# Action item
Copy exactly the lines from the start of the material through the line with "of human carcinoid". Pictures stay out of the copy.

# Supplied material

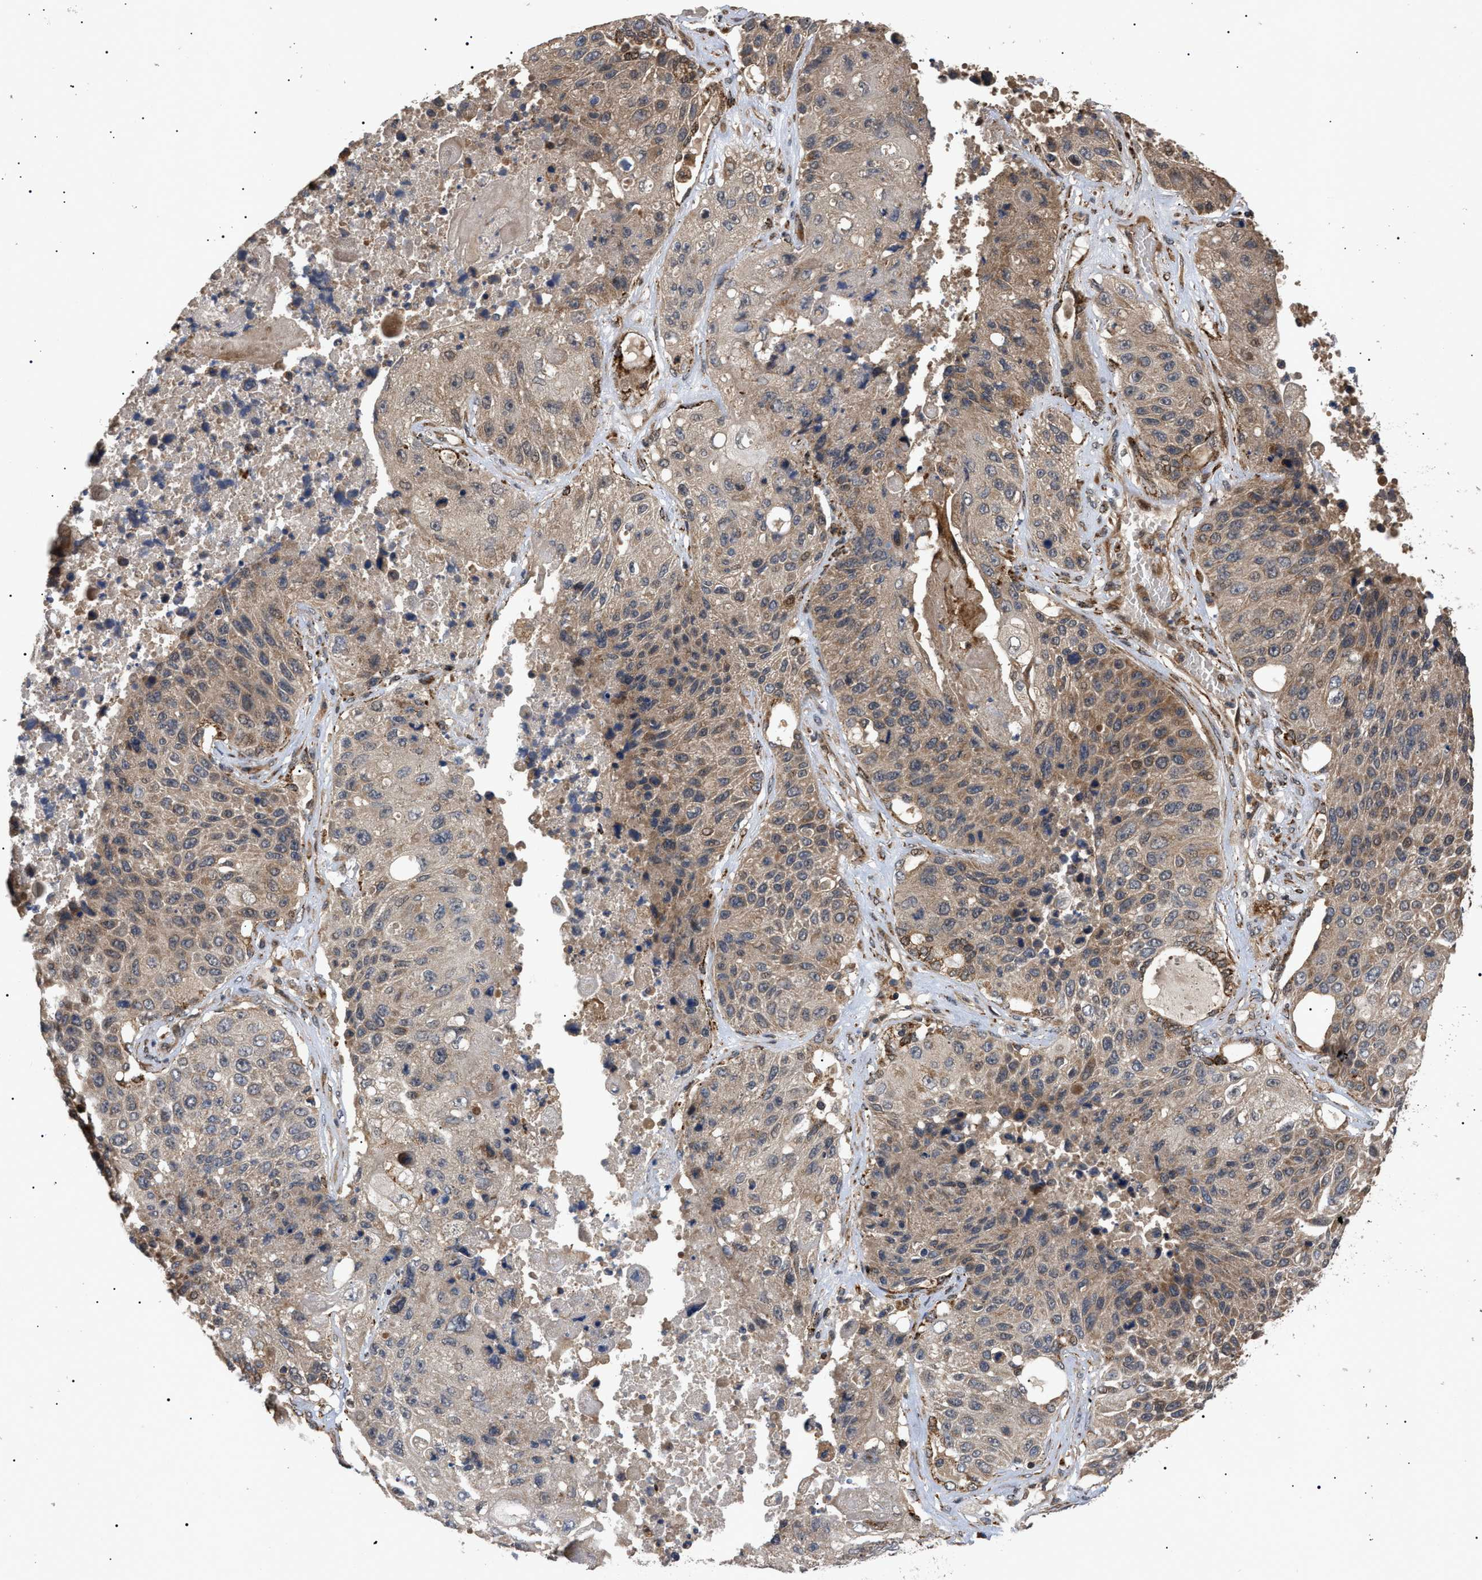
{"staining": {"intensity": "weak", "quantity": ">75%", "location": "cytoplasmic/membranous,nuclear"}, "tissue": "lung cancer", "cell_type": "Tumor cells", "image_type": "cancer", "snomed": [{"axis": "morphology", "description": "Squamous cell carcinoma, NOS"}, {"axis": "topography", "description": "Lung"}], "caption": "Immunohistochemistry (DAB (3,3'-diaminobenzidine)) staining of human lung cancer displays weak cytoplasmic/membranous and nuclear protein expression in approximately >75% of tumor cells.", "gene": "ASTL", "patient": {"sex": "male", "age": 61}}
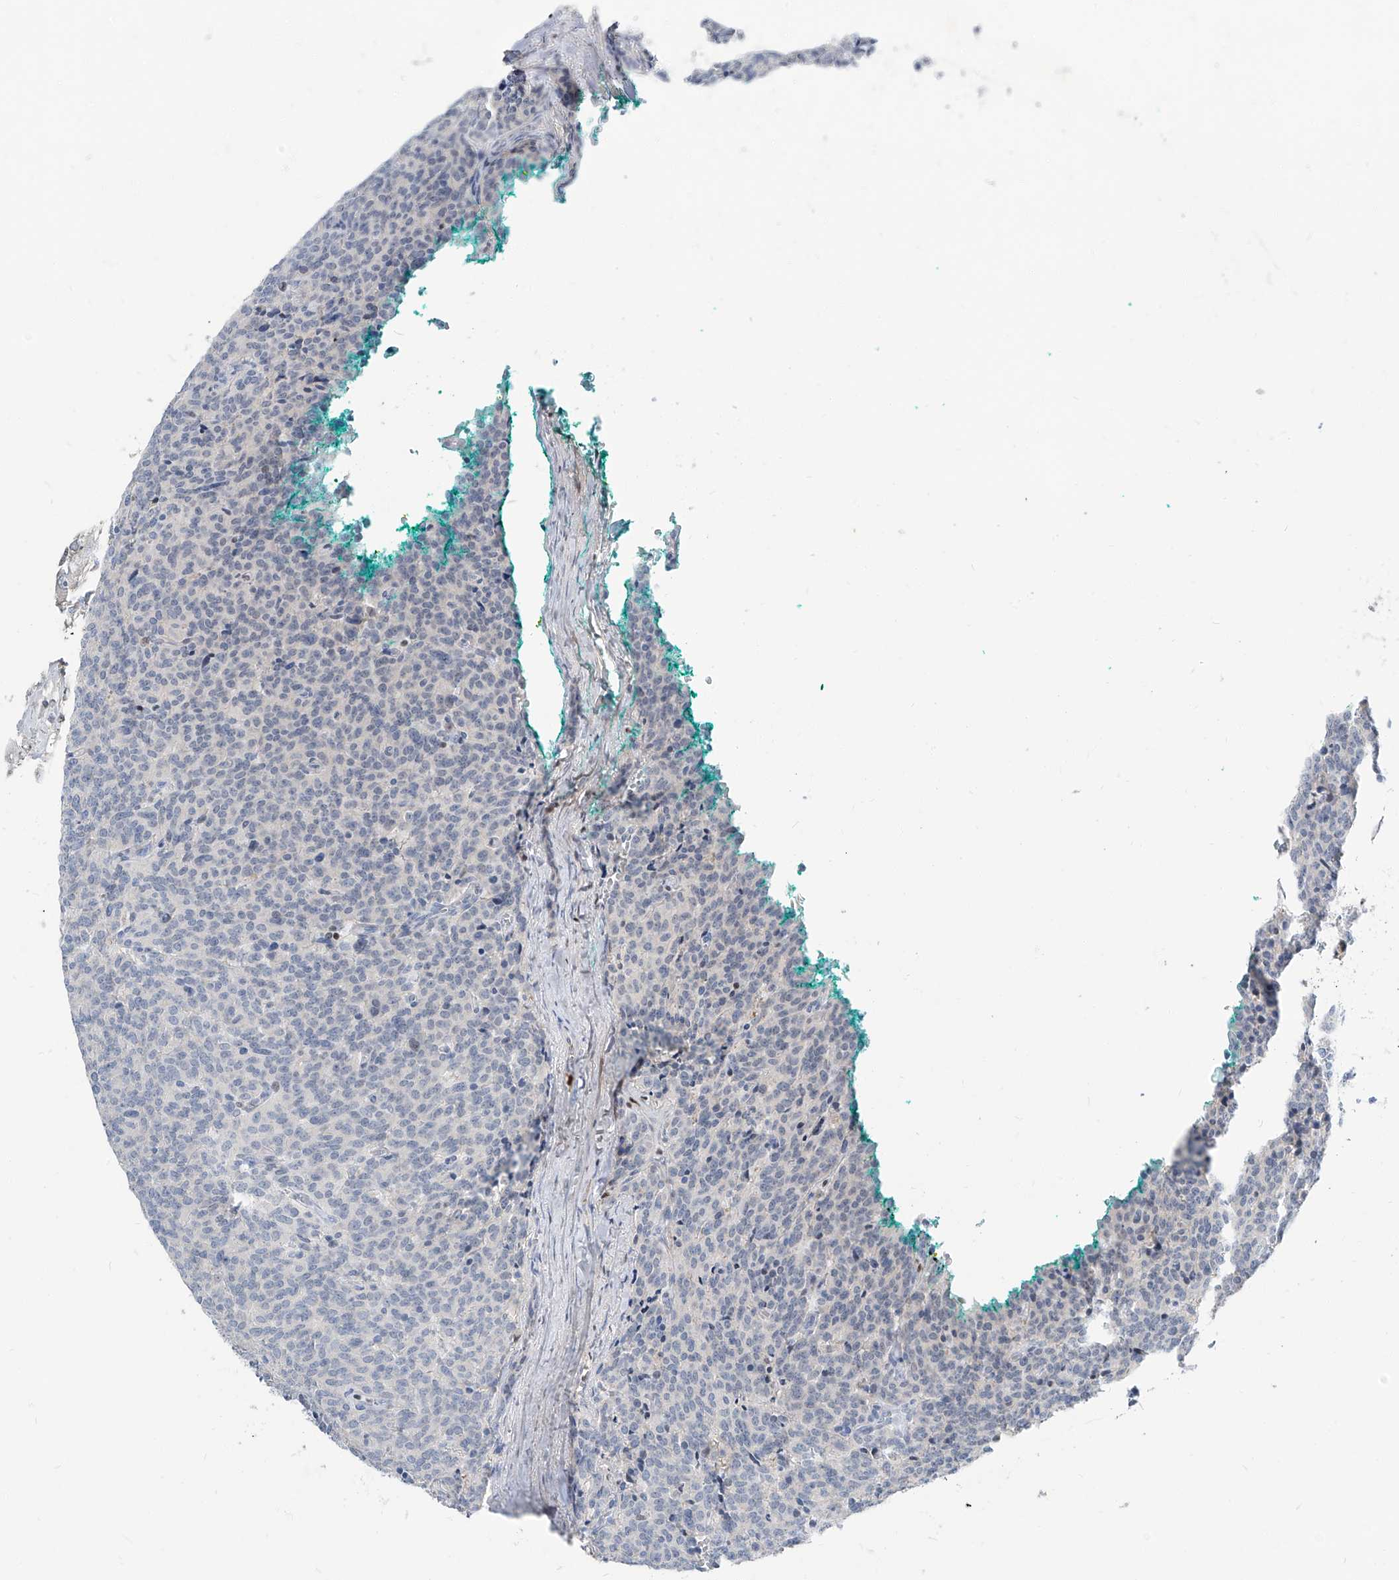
{"staining": {"intensity": "negative", "quantity": "none", "location": "none"}, "tissue": "carcinoid", "cell_type": "Tumor cells", "image_type": "cancer", "snomed": [{"axis": "morphology", "description": "Carcinoid, malignant, NOS"}, {"axis": "topography", "description": "Lung"}], "caption": "Immunohistochemical staining of human carcinoid exhibits no significant staining in tumor cells.", "gene": "HOXA3", "patient": {"sex": "female", "age": 46}}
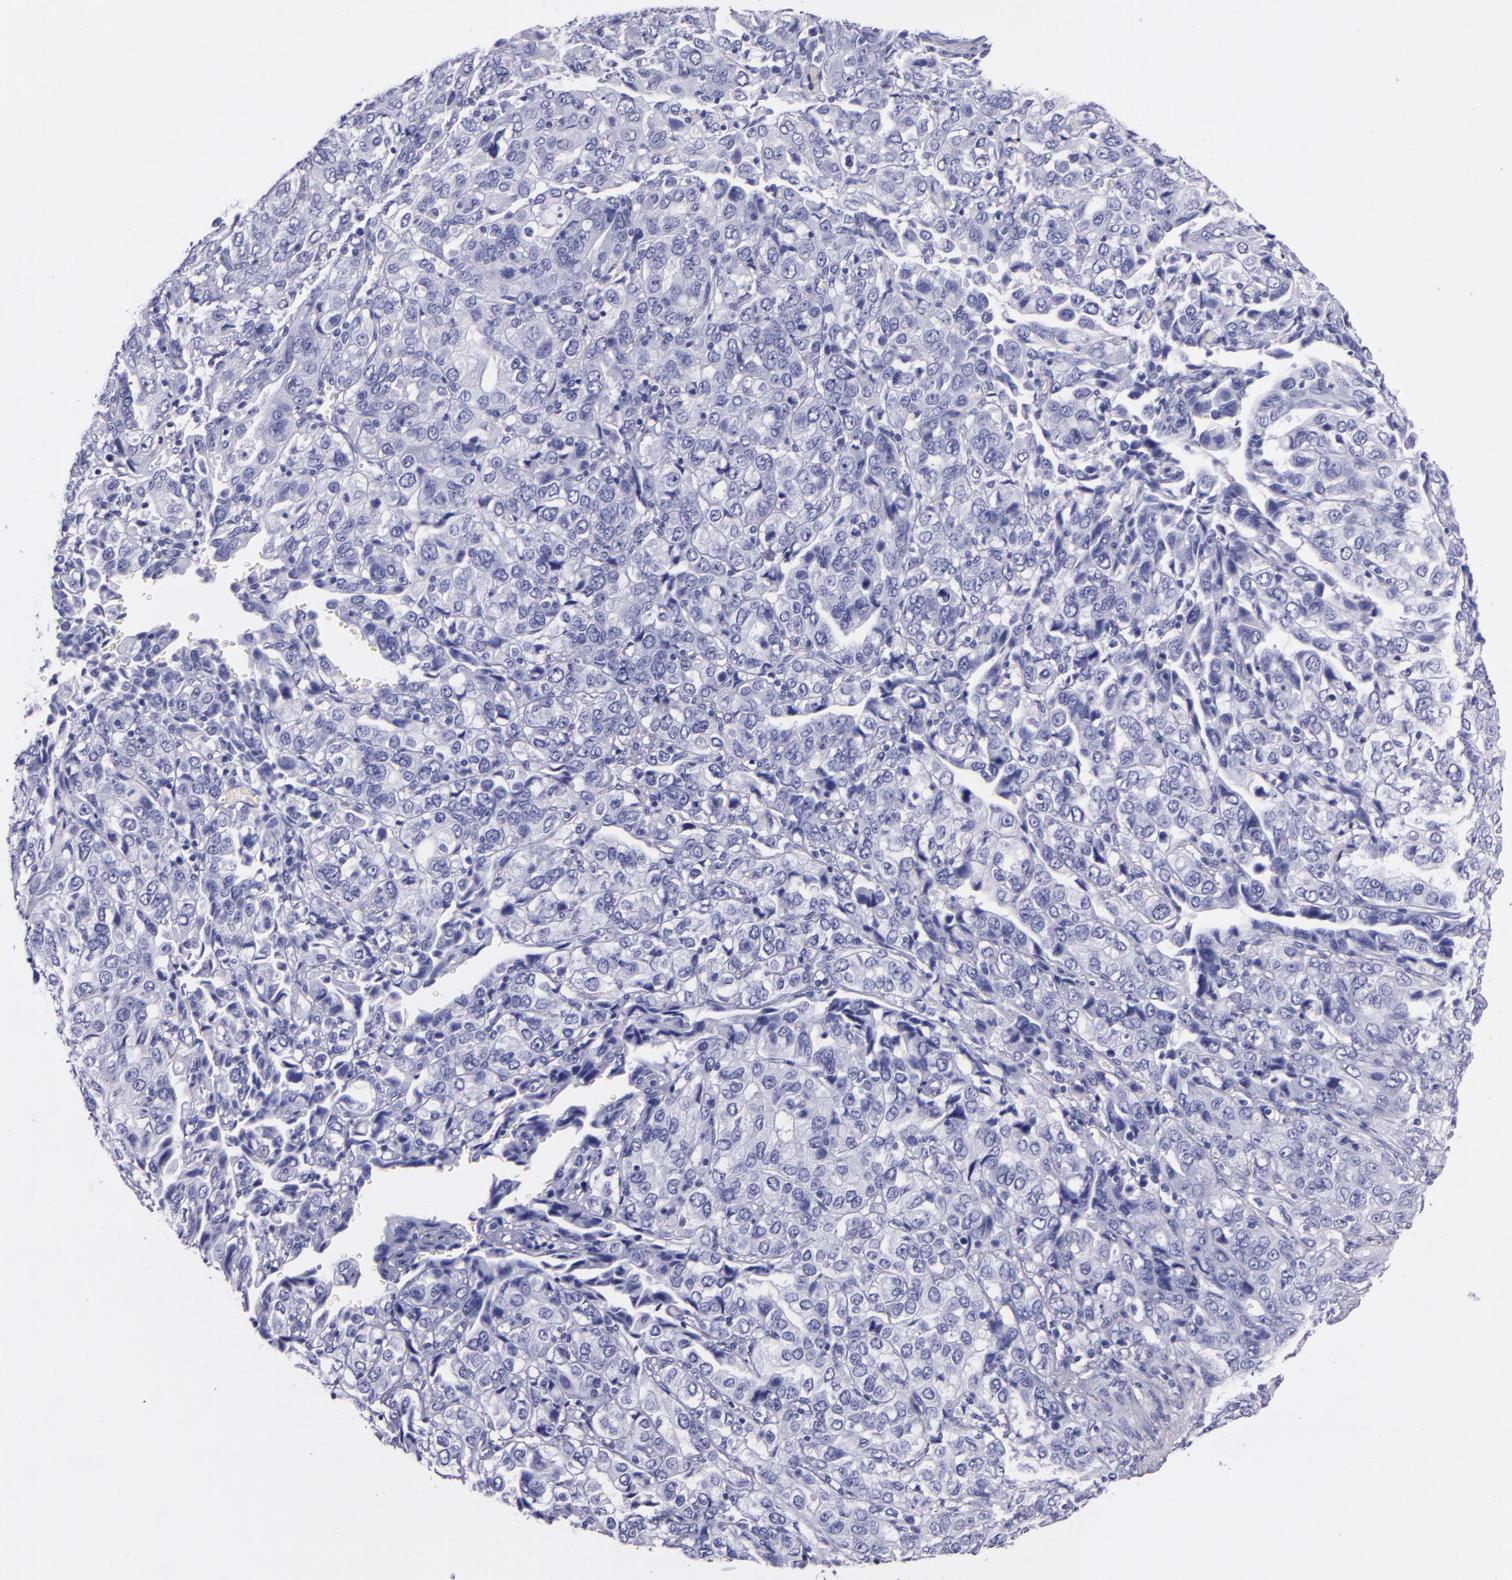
{"staining": {"intensity": "negative", "quantity": "none", "location": "none"}, "tissue": "stomach cancer", "cell_type": "Tumor cells", "image_type": "cancer", "snomed": [{"axis": "morphology", "description": "Adenocarcinoma, NOS"}, {"axis": "topography", "description": "Stomach, upper"}], "caption": "There is no significant staining in tumor cells of stomach adenocarcinoma. (DAB IHC, high magnification).", "gene": "SFTPA2", "patient": {"sex": "male", "age": 76}}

# Answer to the problem
{"staining": {"intensity": "weak", "quantity": ">75%", "location": "cytoplasmic/membranous,nuclear"}, "tissue": "lung cancer", "cell_type": "Tumor cells", "image_type": "cancer", "snomed": [{"axis": "morphology", "description": "Squamous cell carcinoma, NOS"}, {"axis": "topography", "description": "Lung"}], "caption": "Immunohistochemistry (DAB (3,3'-diaminobenzidine)) staining of human lung cancer displays weak cytoplasmic/membranous and nuclear protein expression in approximately >75% of tumor cells.", "gene": "ASTL", "patient": {"sex": "male", "age": 61}}
{"staining": {"intensity": "negative", "quantity": "none", "location": "none"}, "tissue": "carcinoid", "cell_type": "Tumor cells", "image_type": "cancer", "snomed": [{"axis": "morphology", "description": "Carcinoid, malignant, NOS"}, {"axis": "topography", "description": "Lung"}], "caption": "Immunohistochemical staining of human carcinoid exhibits no significant staining in tumor cells.", "gene": "HOXA3", "patient": {"sex": "female", "age": 46}}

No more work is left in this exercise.